Last November, the pro-Moscow president of Chechnya, Alu Alkhanov, complained to Ekho Moskvy radio that, “Chechnya’s 70 percent jobless rate drives young men desperate to earn money into the arms of rebels fighting Russia.” Alkhanov underscored that “70 percent of the 620,000 working-age Chechens are out of work.” As can be seen, Alkhanov’s figures on Chechen unemployment seem to be even higher than those revealed by Khaikin’s polling.
One well-known younger Russian economist, Mikhail Delyagin, a member of the brain trust of the Rodina party, underscored in kavkaz-forum.ru on February 2 that without transparency and financial control, the funds sent to Chechnya must necessarily serve to stimulate corruption. Following Akhmad Kadyrov’s assassination last year, Delyagin recalled, Russian economics minister German Gref had traveled to Chechnya and warned, appropriately, that the federal center would cease financing the republic since the funds being allocated were being poured down the drain. This was, Delyagin believes, a correct position for Gref to take, but the very next day Gref was forced to retreat from his principled position and to advocate that funds continue to be allocated to the republic.
“The fact that Grozny looks the way we sometimes see it on television and the fact that there is no running water in many cities,” Delyagin warned, “is very serious.” Delyagin also emphasized his conviction that the key issue of unemployment in Chechnya “is to a significant degree connected with restoring the [republic’s] infrastructure.” In Delyagin’s view, the solution to Chechnya’s immense problems appears to be quite simple: put the republic’s unemployed populace to work restoring Chechnya’s infrastructure. The Kremlin, Delyagin noted, would be happy to receive funds for such a project from the West but would not want “those funds to be under Western control.”
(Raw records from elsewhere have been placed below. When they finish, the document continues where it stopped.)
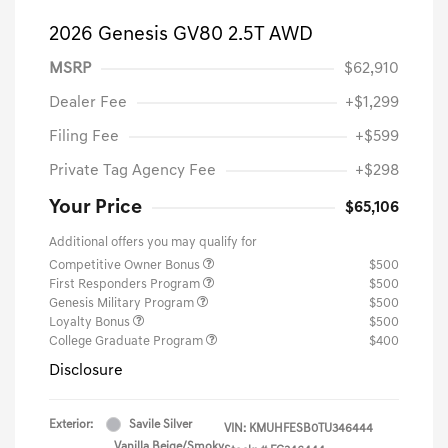
2026 Genesis GV80 2.5T AWD
MSRP
$62,910
Dealer Fee
+$1,299
Filing Fee
+$599
Private Tag Agency Fee
+$298
Your Price
$65,106
Additional offers you may qualify for
Competitive Owner Bonus
$500
First Responders Program
$500
Genesis Military Program
$500
Loyalty Bonus
$500
College Graduate Program
$400
Disclosure
Exterior:
Savile Silver
VIN:
KMUHFESB0TU346444
Vanilla Beige/Smoky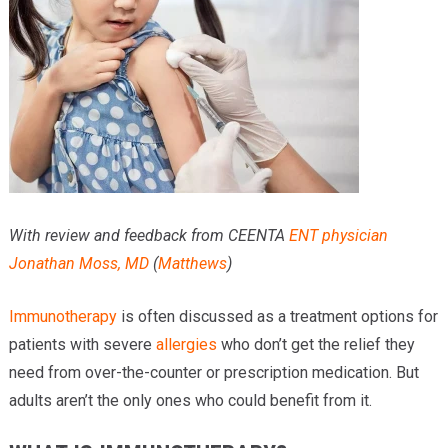
Providers
Locations
Services & Conditions
Careers
News & Blog
With review and feedback from CEENTA
ENT physician
Facial Plastics
Jonathan Moss, MD
(
Matthews
)
Immunotherapy
is often discussed as a treatment options for
patients with severe
allergies
who don’t get the relief they
need from over-the-counter or prescription medication. But
adults aren’t the only ones who could benefit from it.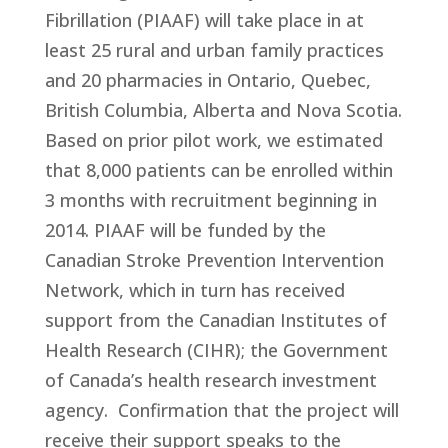
Fibrillation (PIAAF) will take place in at
least 25 rural and urban family practices
and 20 pharmacies in Ontario, Quebec,
British Columbia, Alberta and Nova Scotia.
Based on prior pilot work, we estimated
that 8,000 patients can be enrolled within
3 months with recruitment beginning in
2014. PIAAF will be funded by the
Canadian Stroke Prevention Intervention
Network, which in turn has received
support from the Canadian Institutes of
Health Research (CIHR); the Government
of Canada’s health research investment
agency. Confirmation that the project will
receive their support speaks to the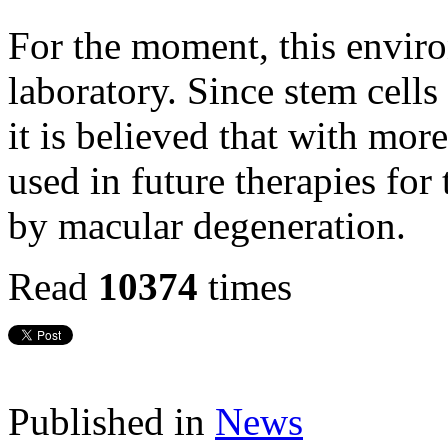
For the moment, this enviro
laboratory. Since stem cells 
it is believed that with more
used in future therapies for
by macular degeneration.
Read
10374
times
Published in
News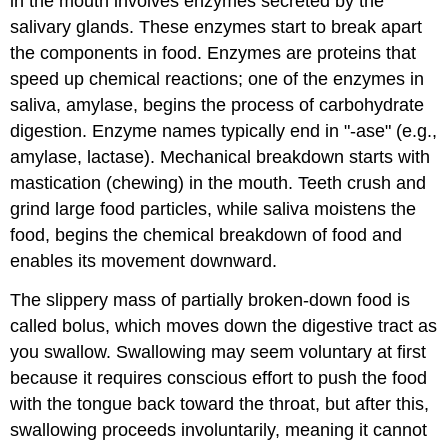
in the mouth involves enzymes secreted by the
salivary glands. These enzymes start to break apart
the components in food. Enzymes are proteins that
speed up chemical reactions; one of the enzymes in
saliva, amylase, begins the process of carbohydrate
digestion. Enzyme names typically end in "-ase" (e.g.,
amylase, lactase). Mechanical breakdown starts with
mastication (chewing) in the mouth. Teeth crush and
grind large food particles, while saliva moistens the
food, begins the chemical breakdown of food and
enables its movement downward.
The slippery mass of partially broken-down food is
called bolus, which moves down the digestive tract as
you swallow. Swallowing may seem voluntary at first
because it requires conscious effort to push the food
with the tongue back toward the throat, but after this,
swallowing proceeds involuntarily, meaning it cannot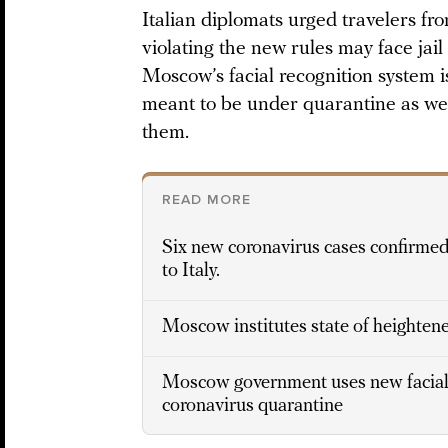
Italian diplomats urged travelers fro
violating the new rules may face jai
Moscow’s facial recognition system i
meant to be under quarantine as wel
them.
READ MORE
Six new coronavirus cases confirmed 
to Italy.
Moscow institutes state of heighten
Moscow government uses new facial 
coronavirus quarantine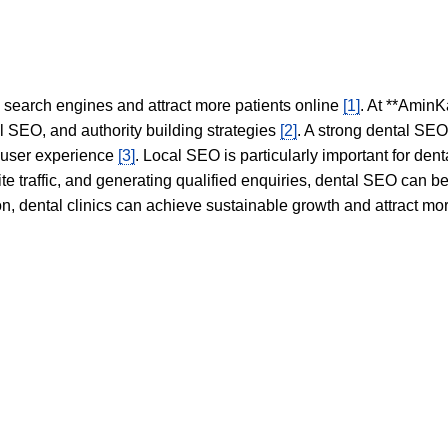
in search engines and attract more patients online
[1]
. At **AminK
l SEO, and authority building strategies
[2]
. A strong dental SE
 user experience
[3]
. Local SEO is particularly important for den
te traffic, and generating qualified enquiries, dental SEO can 
ion, dental clinics can achieve sustainable growth and attract m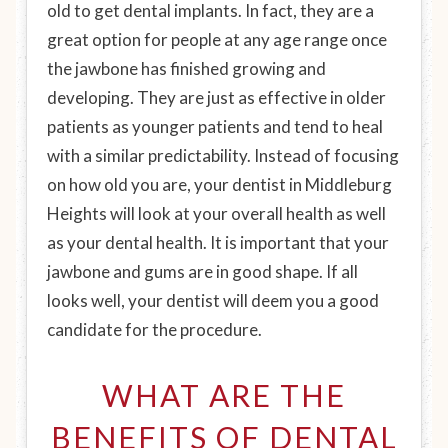
old to get dental implants. In fact, they are a
great option for people at any age range once
the jawbone has finished growing and
developing. They are just as effective in older
patients as younger patients and tend to heal
with a similar predictability. Instead of focusing
on how old you are, your dentist in Middleburg
Heights will look at your overall health as well
as your dental health. It is important that your
jawbone and gums are in good shape. If all
looks well, your dentist will deem you a good
candidate for the procedure.
WHAT ARE THE
BENEFITS OF DENTAL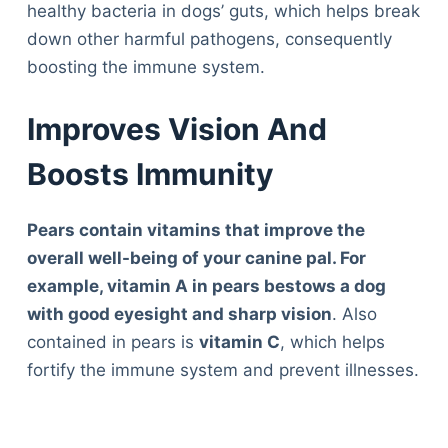
healthy bacteria in dogs’ guts, which helps break
down other harmful pathogens, consequently
boosting the immune system.
Improves Vision And
Boosts Immunity
Pears contain vitamins that improve the
overall well-being of your canine pal. For
example, vitamin A in pears bestows a dog
with good eyesight and sharp vision
. Also
contained in pears is
vitamin C
, which helps
fortify the immune system and prevent illnesses.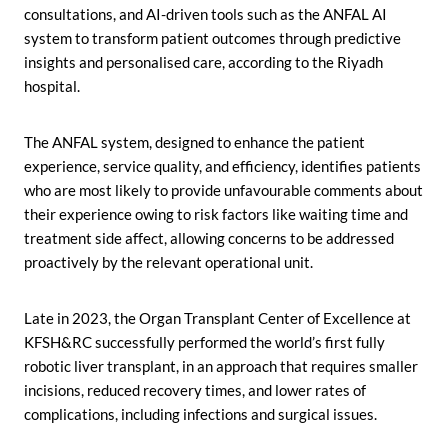
consultations, and AI-driven tools such as the ANFAL AI
system to transform patient outcomes through predictive
insights and personalised care, according to the Riyadh
hospital.
The ANFAL system, designed to enhance the patient
experience, service quality, and efficiency, identifies patients
who are most likely to provide unfavourable comments about
their experience owing to risk factors like waiting time and
treatment side affect, allowing concerns to be addressed
proactively by the relevant operational unit.
Late in 2023, the Organ Transplant Center of Excellence at
KFSH&RC successfully performed the world’s first fully
robotic liver transplant, in an approach that requires smaller
incisions, reduced recovery times, and lower rates of
complications, including infections and surgical issues.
The war in Chechnya, therefore, is highly likely to continue through the entirety to Putin’s second term – that is, until 2008 – due to the all-pervasive corruption and bespredel (anarchy) obtaining in Russia. A state that lacks rule of law and financial transparency will predictably prove incapable of restoring Chechnya or of providing jobs to an impoverished and disaffected populace. The Chechen conflict will continue.
John B. Dunlop is a senior fellow at Stanford University’s Hoover Institution. He is an expert on Russia’s two wars in Chechnya, nationalism in the former Soviet Union, Russian cultural politics, and the politics of religion in Russia.